Seuls quelques chanceux sont appelés pour une audience privée avec Ramsuratkumar, qui peut être une rencontre vivifiante et mémorable. Elle commence comme une conversation ordinaire mais se termine en vous emmenant à un niveau de conscience absolument différent. Si vous le rencontrez pour la première fois, Ramsuratkumar pose habituellement des questions générales. Et il termine la rencontre avec: "Mon Père vous bénit." Le nom de la personne est clairement prononcé, comme s'il était enregistré dans le registre secret du Père.

A la différence de beaucoup de guides spirituels ou gurus, comprendre Ramsuratkumar est difficile. Ses actions sont impénétrables. Mais vous expérimentez en sa présence une subtile transformation intérieure. Vous devez réellement expérimenter cette alchimie pour y croire. C'est une forme supérieure d'amour dans laquelle les détritus de l'âme sont emportés et où l'être se retrouve nettoyé. Une fois accroché à la douceur du visri swami, ainsi appelé à cause du visri (éventail) qu'il porte, vous rendrez pendant longtemps de multiples visites à l'endroit.

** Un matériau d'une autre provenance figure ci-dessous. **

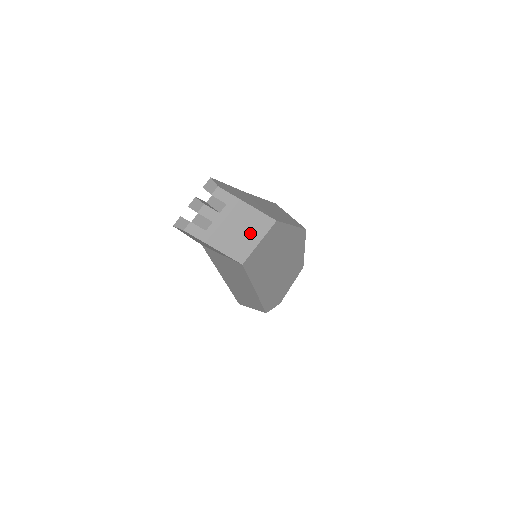
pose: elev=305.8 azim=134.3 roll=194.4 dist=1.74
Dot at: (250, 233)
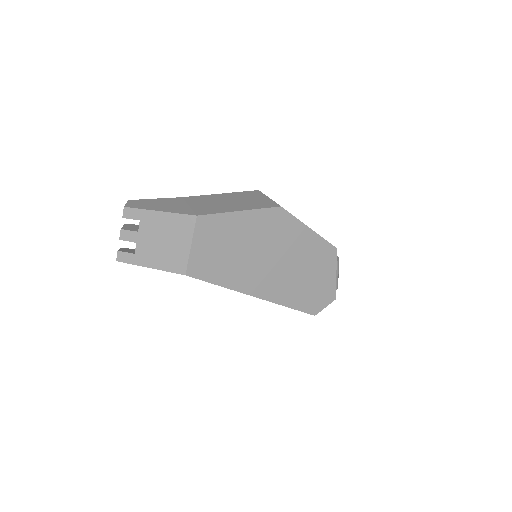
Dot at: (176, 240)
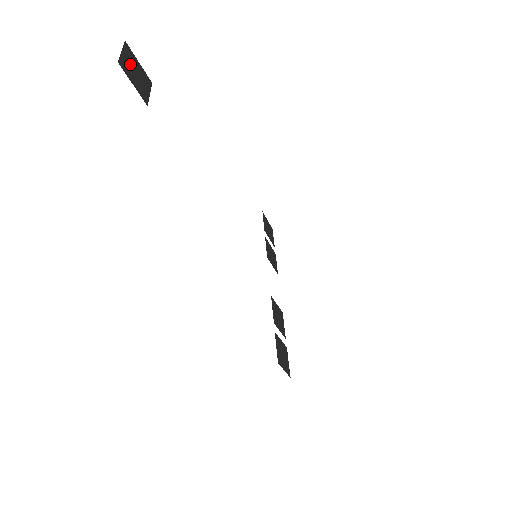
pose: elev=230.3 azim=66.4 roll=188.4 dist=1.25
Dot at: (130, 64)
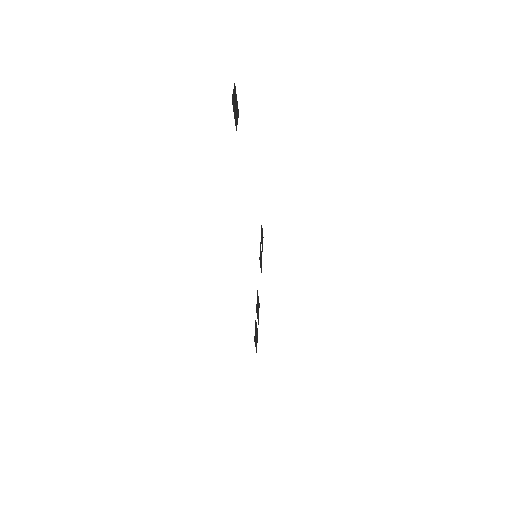
Dot at: (234, 100)
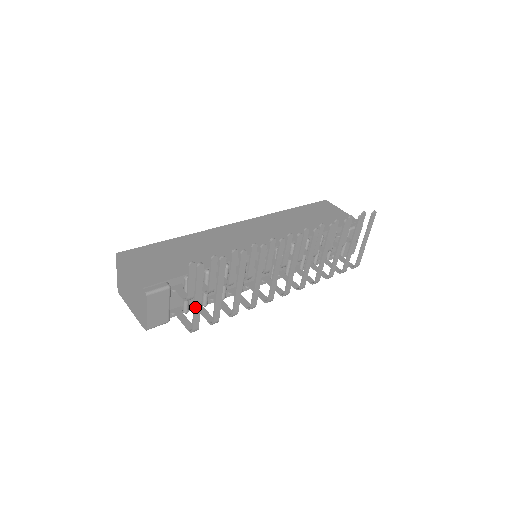
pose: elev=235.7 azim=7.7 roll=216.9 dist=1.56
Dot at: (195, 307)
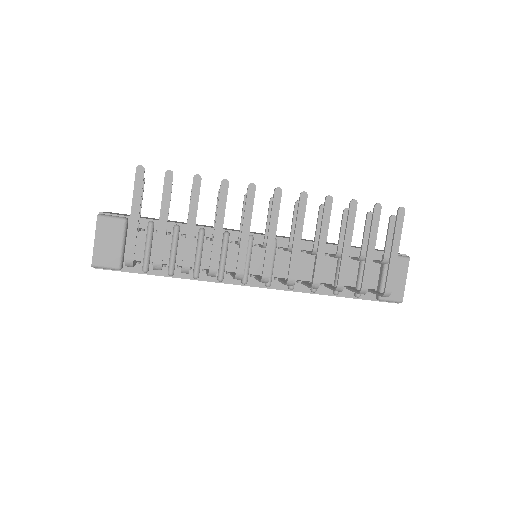
Dot at: (130, 224)
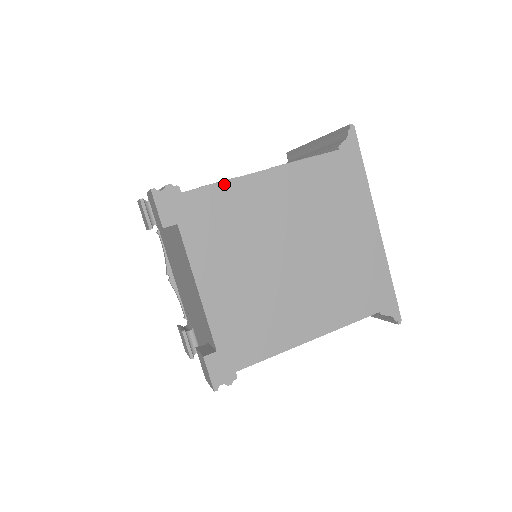
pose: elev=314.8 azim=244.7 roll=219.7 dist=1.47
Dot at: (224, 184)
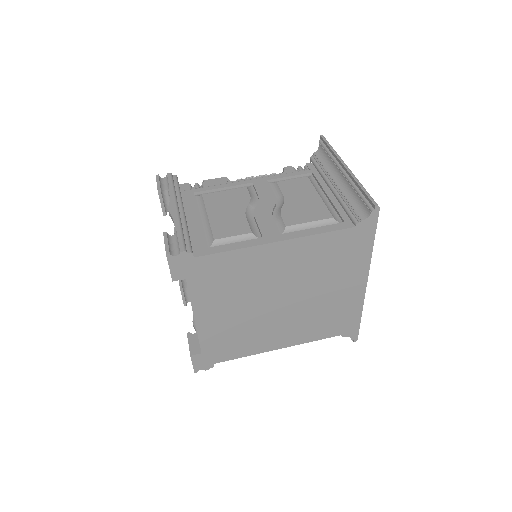
Dot at: (235, 252)
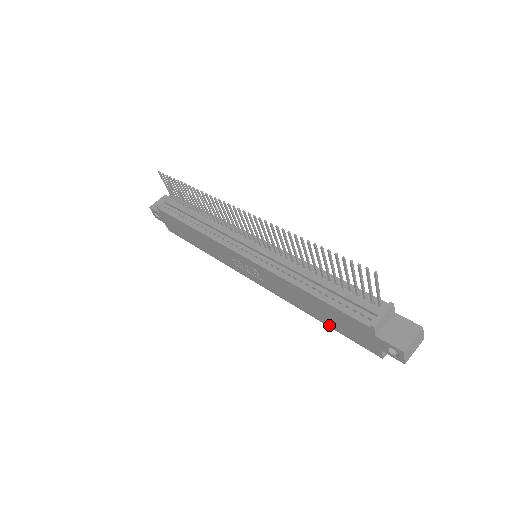
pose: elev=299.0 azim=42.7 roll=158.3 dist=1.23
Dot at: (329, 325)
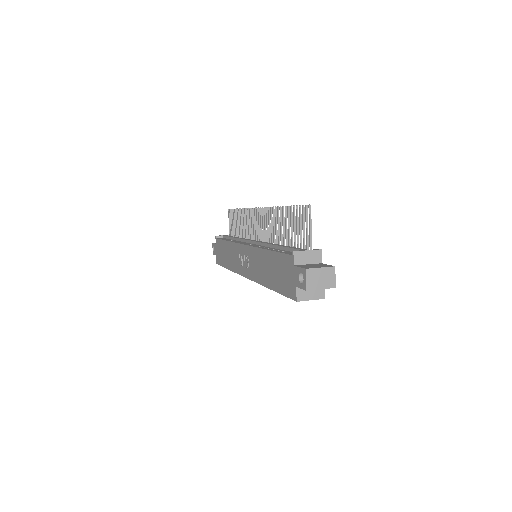
Dot at: (274, 288)
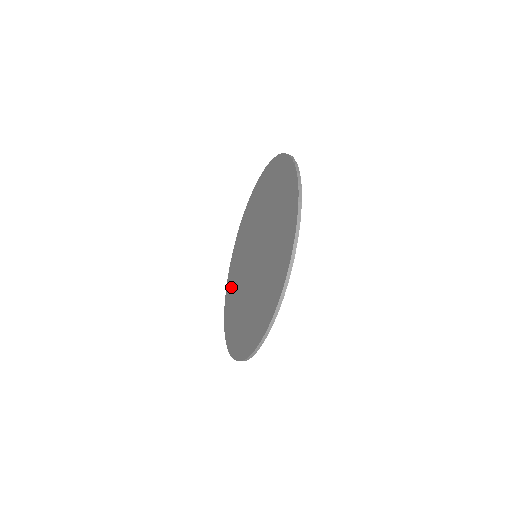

Alros que mon taxi allait vers Bangalore, je continuais de regarder Arunachala derrière. Peut-être continuera-t-il à me rappeler jusqu'à ce que ma poussière se mélange à sa terre rouge. Peut-être serai-je foulé par de nombreux pélerins sur la voie de l'ultime réalité. La réalité, qui est notre demeure finale.